-- Opening Marker --
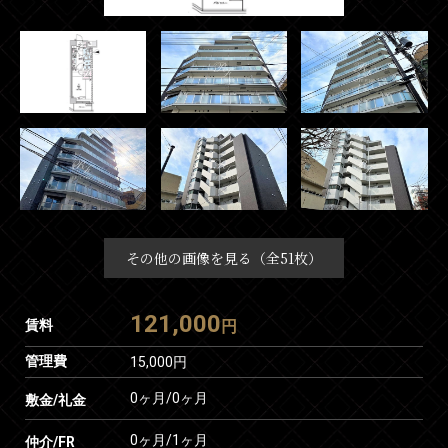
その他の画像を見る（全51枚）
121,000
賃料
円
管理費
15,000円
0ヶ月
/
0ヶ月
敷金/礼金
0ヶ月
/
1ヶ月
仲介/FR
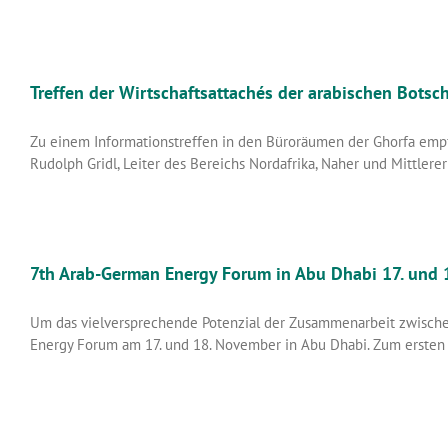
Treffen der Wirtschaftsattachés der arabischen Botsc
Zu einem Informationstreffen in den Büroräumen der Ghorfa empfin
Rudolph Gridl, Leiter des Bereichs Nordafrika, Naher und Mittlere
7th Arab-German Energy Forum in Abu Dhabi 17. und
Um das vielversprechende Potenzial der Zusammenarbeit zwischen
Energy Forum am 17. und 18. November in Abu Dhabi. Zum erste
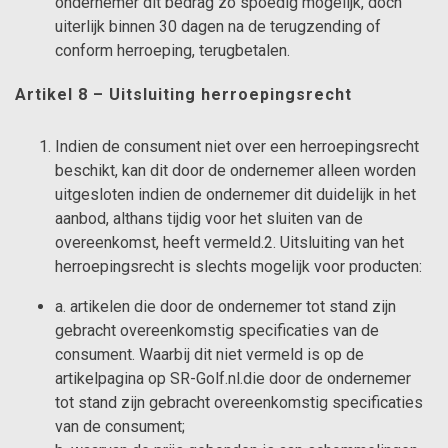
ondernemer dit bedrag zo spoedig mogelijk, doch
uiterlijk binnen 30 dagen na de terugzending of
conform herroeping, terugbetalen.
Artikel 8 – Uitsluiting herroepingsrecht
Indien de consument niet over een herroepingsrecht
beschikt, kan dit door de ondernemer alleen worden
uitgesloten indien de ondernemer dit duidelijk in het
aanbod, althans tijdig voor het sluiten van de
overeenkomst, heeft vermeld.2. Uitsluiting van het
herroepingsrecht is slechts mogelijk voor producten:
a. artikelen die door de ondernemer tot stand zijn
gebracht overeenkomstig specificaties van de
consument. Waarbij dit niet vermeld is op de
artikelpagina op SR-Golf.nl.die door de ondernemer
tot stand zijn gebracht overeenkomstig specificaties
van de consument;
-- Closing Marker --
-- Opening Marker --
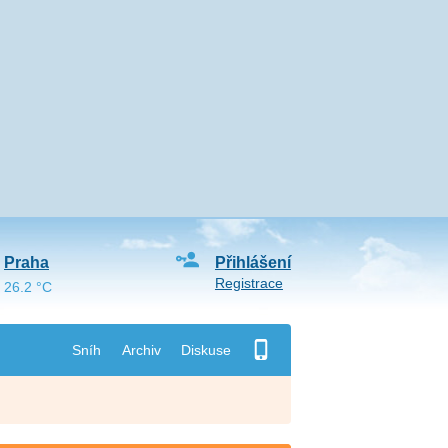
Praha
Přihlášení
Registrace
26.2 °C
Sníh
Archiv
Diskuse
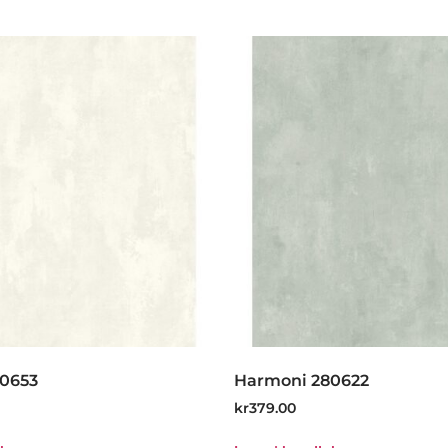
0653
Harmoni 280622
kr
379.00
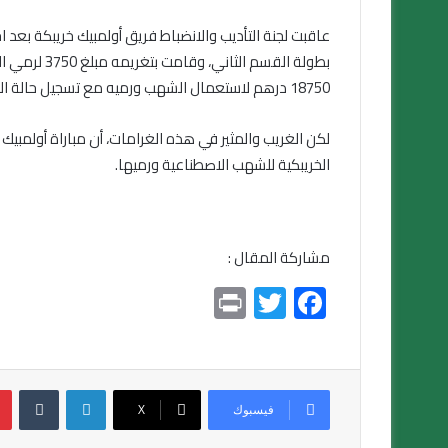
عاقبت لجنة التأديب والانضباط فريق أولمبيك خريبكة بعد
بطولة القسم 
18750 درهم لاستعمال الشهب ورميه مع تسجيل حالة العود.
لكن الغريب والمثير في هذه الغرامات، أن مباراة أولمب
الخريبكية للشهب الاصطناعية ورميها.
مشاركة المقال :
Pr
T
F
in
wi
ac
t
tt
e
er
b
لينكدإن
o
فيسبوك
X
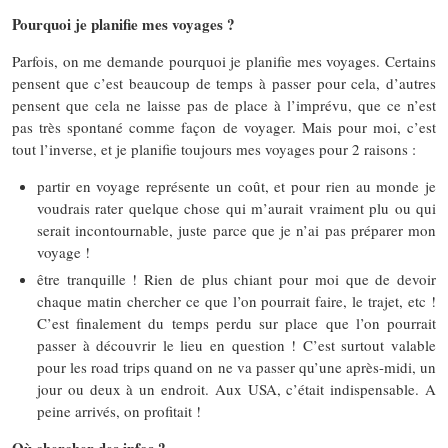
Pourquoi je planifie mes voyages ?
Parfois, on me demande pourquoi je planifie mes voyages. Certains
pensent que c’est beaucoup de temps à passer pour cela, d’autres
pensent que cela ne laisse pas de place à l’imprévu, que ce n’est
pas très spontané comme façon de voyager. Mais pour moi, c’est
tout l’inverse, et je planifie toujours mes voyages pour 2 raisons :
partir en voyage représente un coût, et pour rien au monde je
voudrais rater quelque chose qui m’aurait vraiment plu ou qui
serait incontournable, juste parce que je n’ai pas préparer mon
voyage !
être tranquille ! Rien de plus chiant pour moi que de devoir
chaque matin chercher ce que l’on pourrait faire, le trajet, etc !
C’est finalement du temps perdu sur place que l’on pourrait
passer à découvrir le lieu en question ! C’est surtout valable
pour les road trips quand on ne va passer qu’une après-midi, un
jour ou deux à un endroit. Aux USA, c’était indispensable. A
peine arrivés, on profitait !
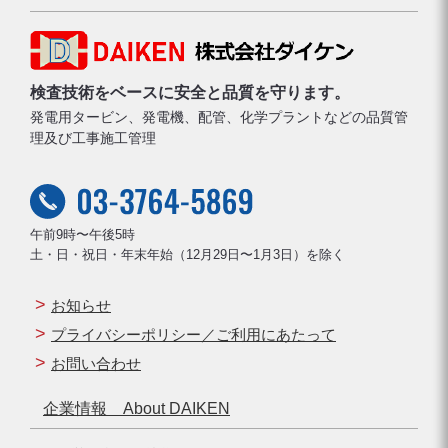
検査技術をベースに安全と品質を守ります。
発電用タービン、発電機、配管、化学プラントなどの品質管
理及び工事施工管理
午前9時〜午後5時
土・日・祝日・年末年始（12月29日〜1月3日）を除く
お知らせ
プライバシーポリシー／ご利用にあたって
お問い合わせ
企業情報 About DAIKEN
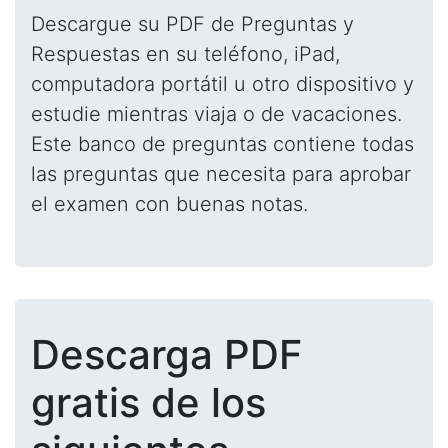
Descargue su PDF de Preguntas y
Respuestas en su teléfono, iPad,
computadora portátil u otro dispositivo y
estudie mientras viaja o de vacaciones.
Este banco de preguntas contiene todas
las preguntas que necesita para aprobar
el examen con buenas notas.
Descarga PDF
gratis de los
-- Closing Marker --
*What you should do:* Using the data above, print only the lines starting at the one with "その他の画像を見る（全51枚）" and ending at the one with "van de consument;", exactly as they stand, minus the pictures.

*Exercise response:*
その他の画像を見る（全51枚）
121,000
賃料
円
管理費
15,000円
0ヶ月
/
0ヶ月
敷金/礼金
0ヶ月
/
1ヶ月
仲介/FR
Treffen der Wirtschaftsattachés der arabischen Botsc
Zu einem Informationstreffen in den Büroräumen der Ghorfa empfin
Rudolph Gridl, Leiter des Bereichs Nordafrika, Naher und Mittlere
7th Arab-German Energy Forum in Abu Dhabi 17. und
Um das vielversprechende Potenzial der Zusammenarbeit zwischen
Energy Forum am 17. und 18. November in Abu Dhabi. Zum erste
ondernemer dit bedrag zo spoedig mogelijk, doch
uiterlijk binnen 30 dagen na de terugzending of
conform herroeping, terugbetalen.
Artikel 8 – Uitsluiting herroepingsrecht
Indien de consument niet over een herroepingsrecht
beschikt, kan dit door de ondernemer alleen worden
uitgesloten indien de ondernemer dit duidelijk in het
aanbod, althans tijdig voor het sluiten van de
overeenkomst, heeft vermeld.2. Uitsluiting van het
herroepingsrecht is slechts mogelijk voor producten:
a. artikelen die door de ondernemer tot stand zijn
gebracht overeenkomstig specificaties van de
consument. Waarbij dit niet vermeld is op de
artikelpagina op SR-Golf.nl.die door de ondernemer
tot stand zijn gebracht overeenkomstig specificaties
van de consument;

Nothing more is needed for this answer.